Настолько же из привычки ко лжи, насколько из желания сохранить свободу, старик не сказал ничего о своих детях, выдавая себя за старого холостяка, живущего своими доходами; но между южанами одной выдумкой больше или меньше, это решительно все равно. Если бы за Одибертой явилась целая куча маленьких Вальмажуров, их точно также приняли бы радушно, шумно и горячо. За ней ухаживали, усаживали ее, говоря:
-- Ну вы тоже, конечно, закусите с нами?
Одиберта так и опешила. Она пришла с улицы, с холода, мрака ночи, декабрьской ночи, посреди которой, несмотря на поздний час, продолжала кипеть лихорадочная парижская жизнь, посреди густого тумана, перерезываемого во всех направлениях быстрыми темными силуэтами, цветными фонарями омнибусов, хриплым рожком конки; она явилась с севера из зимы и вдруг, без малейшего перехода, очутилась посреди полного Прованса в этом магазине, сверкавшем перед рождественскими праздниками лакомыми, светлыми богатствами, посреди знакомых акцента и запахов. Ей показалось, что она снова обрела родину, словно вернулась к себе после целого года изгнания и испытаний далекой борьбы среди варваров. Ей делалось тепло, нервы успокаивались, по мере того, как она крошила свой бисквитик в рюмочке карфагенского вина, отвечая веем этим добрым людям, обращавшимся с нею также свободно и фамильярно, как будто они были знакомы целых двадцать лет. Она чувствовала себя вернувшейся к своей жизни, к своим привычкам, и слезы подступали ей к глазам, этим жестким, с огненными жилками, глазам, никогда не плакавшим.
Имя Руместана, произнесенное около нее, вдруг высушило эту влагу.

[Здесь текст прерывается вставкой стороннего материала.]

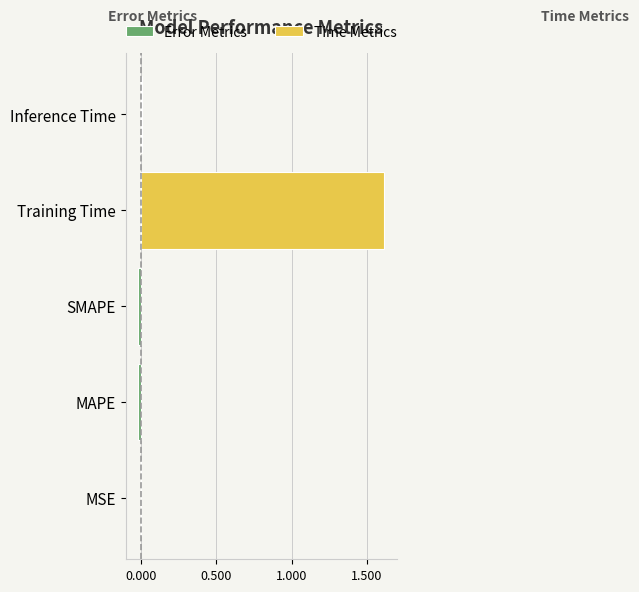

True or false: the data shows 0.0 at MSE.

False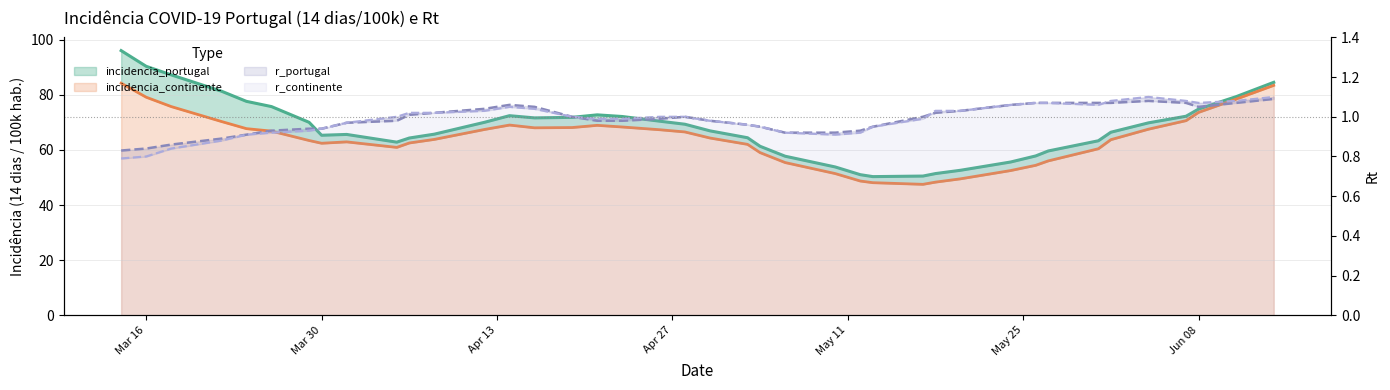

The value of incidencia_portugal at 2021/06/01 is 66.4. True or false?

True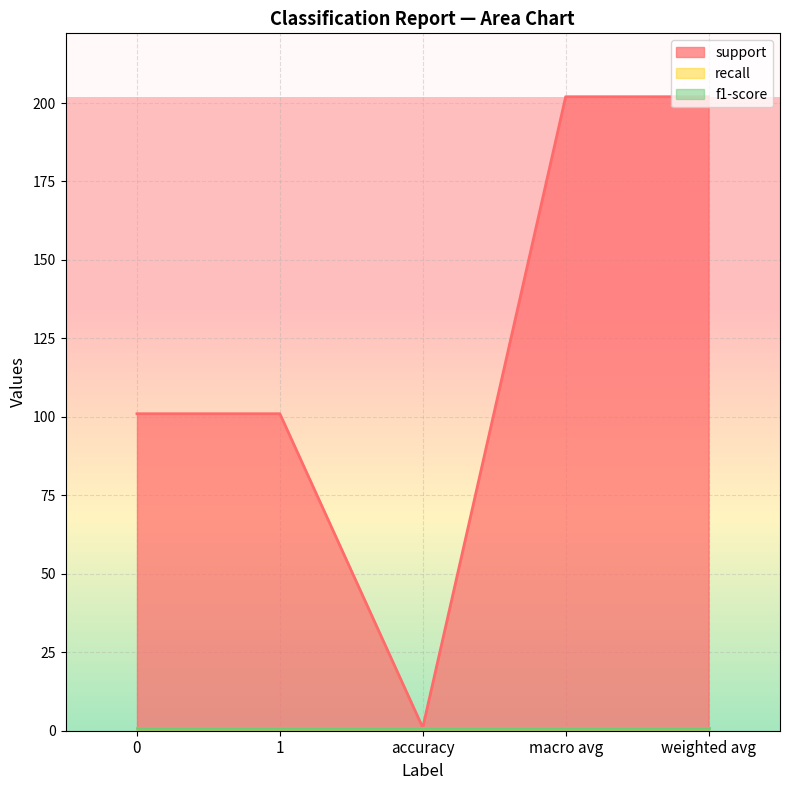

What is the approximate value of f1-score at 0?

1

Это говорила г-жа Мефр, производившая обзор своим посылкам и повторявшая своим мальчишкам, чтобы они не ошиблись и не снесли бы "брандаду" Нумы на Гренелльскую улицу или на Лондонскую.
-- Кажется, на улице Гренелль "брандада" не очень то долюбливается, -- заметил один из "продуктов".
-- Еще бы, -- сказал Мефр. -- Дама с Севера, с самого настоящего Севера?.. Кухня на коровьем масле, уж чего же... тогда как на Лондонской улице это сам Юг, веселье, песни и все на прованском масле... Я понимаю, что Нуме там лучше.
Об этой второй семье министра, жившей в удобной квартирке совсем рядом с вокзалом Сен-Лазар, где он мог отдыхать от трудов парламента, приемов и парада, говорилось совсем открыто. Вспыльчивая госпожа Мефр непременно бы раскричалась, если бы с ее мужем случилось то же самое; но для Нумы это было и симпатично и естественно. Он любил женщин; но разве все наши короли не были женолюбцами, разве Карл X и Генрих IV не волокиты? Это зависело от его бурбонского носа, чорт побери, té!..
И к этому легкомысленному насмешливому тону, которым Юг всегда говорит о любовных делах, примешивалась расовая ненависть, антипатия против северянки, чужеземки и кухни на коровьем масле. Они подстрекали друг друга, повторяли разные анекдоты, разбирали прелести маленькой Алисы и ее успехи в Большой опере.
-- Я знавал мамашу Башельри во времена Бокэрской ярмарки, -- сказал старый Вальмажур. -- Она пела романсы в "Кафе Тибо".
Одиберта слушала не дыша, не пропуская ни слова, врезывая себе в память имя и адрес; и ее маленькие глазки блистали дьявольской пьяной радостью, в которой карфагенское вино было не при чем.